Lacking a concurrence of these two requisites, the police power measure shall be
struck down as an arbitrary intrusion into private rights and a violation of the due process
clause.
Setback Requirement
The Court joins the CA in finding that the real intent of the setback requirement
was to make the parking space free for use by the public, considering that it would no longer
be for the exclusive use of the respondents as it would also be available for use by the general
public. Section 9 of Article III of the 1987 Constitution, a provision on eminent domain, provides
that private property shall not be taken for a public use without just compensation. Regarding
the beautification purpose of the setback requirement, it has long been settled that the State
may not, under the guise of police power, permanently divest owners of the beneficial use of
their property solely to preserve or enhance the aesthetic appearance of the community. The
Court, thus, finds Section 5 to be unreasonable and oppressive as it will substantially divest the
respondents of the beneficial use of their property solely for aesthetic purposes. Accordingly,
Section 5 of Ordinance No. 192 is invalid.

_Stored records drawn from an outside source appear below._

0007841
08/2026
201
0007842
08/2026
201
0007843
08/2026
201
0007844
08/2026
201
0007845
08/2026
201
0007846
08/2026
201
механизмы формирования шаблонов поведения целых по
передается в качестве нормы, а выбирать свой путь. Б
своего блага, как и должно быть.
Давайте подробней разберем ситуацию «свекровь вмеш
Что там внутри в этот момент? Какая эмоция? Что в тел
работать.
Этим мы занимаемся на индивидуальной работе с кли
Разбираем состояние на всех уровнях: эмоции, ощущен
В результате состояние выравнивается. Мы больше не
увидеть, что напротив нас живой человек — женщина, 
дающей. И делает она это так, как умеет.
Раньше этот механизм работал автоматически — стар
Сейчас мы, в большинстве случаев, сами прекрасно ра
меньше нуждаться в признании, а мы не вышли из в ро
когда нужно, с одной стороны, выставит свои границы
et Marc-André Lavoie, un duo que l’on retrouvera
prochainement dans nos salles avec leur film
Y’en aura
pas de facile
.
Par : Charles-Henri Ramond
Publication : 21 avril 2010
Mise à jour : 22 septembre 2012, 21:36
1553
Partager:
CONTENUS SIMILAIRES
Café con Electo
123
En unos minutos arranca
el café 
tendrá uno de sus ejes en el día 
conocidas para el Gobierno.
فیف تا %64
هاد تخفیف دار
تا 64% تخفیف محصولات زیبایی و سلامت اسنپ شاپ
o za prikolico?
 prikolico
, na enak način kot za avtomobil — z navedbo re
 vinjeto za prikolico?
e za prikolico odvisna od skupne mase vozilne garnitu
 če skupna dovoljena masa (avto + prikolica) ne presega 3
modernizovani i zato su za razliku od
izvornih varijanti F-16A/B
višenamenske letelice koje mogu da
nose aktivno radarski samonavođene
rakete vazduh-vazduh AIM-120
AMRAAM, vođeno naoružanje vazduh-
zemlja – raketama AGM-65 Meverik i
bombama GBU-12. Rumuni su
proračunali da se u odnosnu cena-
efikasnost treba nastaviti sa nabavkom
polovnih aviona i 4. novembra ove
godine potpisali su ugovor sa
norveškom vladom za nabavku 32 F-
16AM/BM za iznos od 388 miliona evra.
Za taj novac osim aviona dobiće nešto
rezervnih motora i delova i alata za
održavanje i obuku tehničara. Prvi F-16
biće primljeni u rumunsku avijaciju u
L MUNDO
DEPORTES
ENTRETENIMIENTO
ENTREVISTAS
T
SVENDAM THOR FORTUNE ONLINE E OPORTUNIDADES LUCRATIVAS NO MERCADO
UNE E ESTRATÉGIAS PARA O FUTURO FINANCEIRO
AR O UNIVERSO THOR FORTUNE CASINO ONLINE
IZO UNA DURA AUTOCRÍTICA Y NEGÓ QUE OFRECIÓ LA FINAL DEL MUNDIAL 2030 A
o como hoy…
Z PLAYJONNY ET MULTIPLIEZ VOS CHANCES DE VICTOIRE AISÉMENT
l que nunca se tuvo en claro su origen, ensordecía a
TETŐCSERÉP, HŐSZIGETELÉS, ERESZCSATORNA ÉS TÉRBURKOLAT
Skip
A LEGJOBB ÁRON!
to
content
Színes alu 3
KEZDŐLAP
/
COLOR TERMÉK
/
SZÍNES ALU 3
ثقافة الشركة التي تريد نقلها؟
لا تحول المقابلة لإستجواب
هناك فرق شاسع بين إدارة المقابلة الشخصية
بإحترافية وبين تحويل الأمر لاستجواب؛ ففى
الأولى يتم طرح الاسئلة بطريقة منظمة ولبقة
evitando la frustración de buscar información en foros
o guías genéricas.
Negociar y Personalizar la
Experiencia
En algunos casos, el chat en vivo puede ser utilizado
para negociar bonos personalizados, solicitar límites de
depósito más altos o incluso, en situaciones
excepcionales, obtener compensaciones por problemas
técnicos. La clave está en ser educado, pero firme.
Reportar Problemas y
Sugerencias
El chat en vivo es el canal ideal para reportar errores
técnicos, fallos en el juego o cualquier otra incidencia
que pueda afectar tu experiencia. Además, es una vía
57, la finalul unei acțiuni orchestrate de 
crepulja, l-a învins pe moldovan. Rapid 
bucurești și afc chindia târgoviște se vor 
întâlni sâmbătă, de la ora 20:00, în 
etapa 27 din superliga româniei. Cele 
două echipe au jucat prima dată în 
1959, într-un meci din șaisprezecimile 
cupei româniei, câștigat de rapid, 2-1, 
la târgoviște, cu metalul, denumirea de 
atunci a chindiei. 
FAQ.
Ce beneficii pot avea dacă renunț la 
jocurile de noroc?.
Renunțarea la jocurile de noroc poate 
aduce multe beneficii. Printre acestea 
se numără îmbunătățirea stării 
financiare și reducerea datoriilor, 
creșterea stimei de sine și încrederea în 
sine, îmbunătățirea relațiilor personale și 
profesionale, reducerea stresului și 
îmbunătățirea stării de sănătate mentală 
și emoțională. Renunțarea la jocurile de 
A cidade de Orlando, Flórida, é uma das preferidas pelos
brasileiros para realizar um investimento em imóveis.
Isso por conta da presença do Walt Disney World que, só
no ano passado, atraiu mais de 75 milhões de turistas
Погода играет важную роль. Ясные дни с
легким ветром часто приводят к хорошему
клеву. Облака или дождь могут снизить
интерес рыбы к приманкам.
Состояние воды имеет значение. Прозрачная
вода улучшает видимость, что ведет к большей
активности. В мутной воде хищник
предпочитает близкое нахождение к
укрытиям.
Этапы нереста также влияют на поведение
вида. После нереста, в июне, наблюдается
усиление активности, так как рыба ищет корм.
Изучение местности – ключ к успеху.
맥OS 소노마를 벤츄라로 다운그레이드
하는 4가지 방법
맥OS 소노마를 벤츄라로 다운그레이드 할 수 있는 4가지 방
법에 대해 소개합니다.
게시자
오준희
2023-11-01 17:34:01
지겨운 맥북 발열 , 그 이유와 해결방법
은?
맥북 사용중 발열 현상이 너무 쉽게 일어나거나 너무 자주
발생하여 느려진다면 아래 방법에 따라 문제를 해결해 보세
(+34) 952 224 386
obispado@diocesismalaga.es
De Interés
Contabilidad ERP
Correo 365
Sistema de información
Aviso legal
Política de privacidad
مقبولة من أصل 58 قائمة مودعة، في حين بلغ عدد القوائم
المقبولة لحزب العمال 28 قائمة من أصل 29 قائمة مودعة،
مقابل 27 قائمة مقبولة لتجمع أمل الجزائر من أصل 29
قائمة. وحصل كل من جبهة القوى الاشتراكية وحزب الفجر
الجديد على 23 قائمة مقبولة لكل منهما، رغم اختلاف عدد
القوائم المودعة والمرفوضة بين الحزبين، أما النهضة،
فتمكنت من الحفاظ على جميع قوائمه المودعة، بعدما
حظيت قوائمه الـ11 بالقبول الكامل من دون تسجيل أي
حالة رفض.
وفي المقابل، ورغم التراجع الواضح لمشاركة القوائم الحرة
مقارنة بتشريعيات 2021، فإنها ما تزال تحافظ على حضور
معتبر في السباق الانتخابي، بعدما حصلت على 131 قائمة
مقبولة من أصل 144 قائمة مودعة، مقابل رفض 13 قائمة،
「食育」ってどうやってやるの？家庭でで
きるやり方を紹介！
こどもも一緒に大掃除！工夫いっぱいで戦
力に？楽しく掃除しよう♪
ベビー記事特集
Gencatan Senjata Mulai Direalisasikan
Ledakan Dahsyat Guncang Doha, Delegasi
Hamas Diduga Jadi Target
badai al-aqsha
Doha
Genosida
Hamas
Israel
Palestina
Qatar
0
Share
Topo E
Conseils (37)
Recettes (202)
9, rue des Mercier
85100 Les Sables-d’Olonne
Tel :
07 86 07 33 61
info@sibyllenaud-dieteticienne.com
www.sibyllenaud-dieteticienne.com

80% See-Thru Fence Requirement

For Section 3.1 to pass the rational relationship test, the petitioners must show the
reasonable relation between the purpose of the police power measure and the means
employed for its accomplishment, for even under the guise of protecting the public interest,
personal rights, and those pertaining to private property will not be permitted to be arbitrarily
invaded. The principal purpose of Section 3.1 is to discourage, suppress or prevent the
concealment of prohibited or unlawful acts. The ultimate goal of this objective is clearly the
prevention of crime to ensure public safety and security. The means employed by the
petitioners, however, is not reasonably necessary for the accomplishment of this purpose and
is unduly oppressive to private rights. The petitioners have not adequately shown, and it does
not appear obvious to this Court, that an 80% see-thru fence would provide better protection
and a higher level of security, or serve as a more satisfactory criminal deterrent, than a tall
solid concrete wall. Compelling the respondents to construct their fence in accordance with the
assailed ordinance is, thus, a clear encroachment on their right to property, which necessarily
includes their right to decide how best to protect their property. The enforcement of Section 3.1
would, therefore, result in an undue interference with the respondents rights to property and
privacy. Section 3.1 of Ordinance No. 192 is, thus, also invalid and cannot be enforced against
the respondents.
Wherefore, the petition is GRANTED. The writ of prohibition is hereby issued
commanding the petitioners to permanently desist from enforcing or implementing Sections
3.1 and 5 of Ordinance No. 192, Series of 1994, as amended, on the respondents property in
question located in Marikina Heights, Marikina, Metro Manila.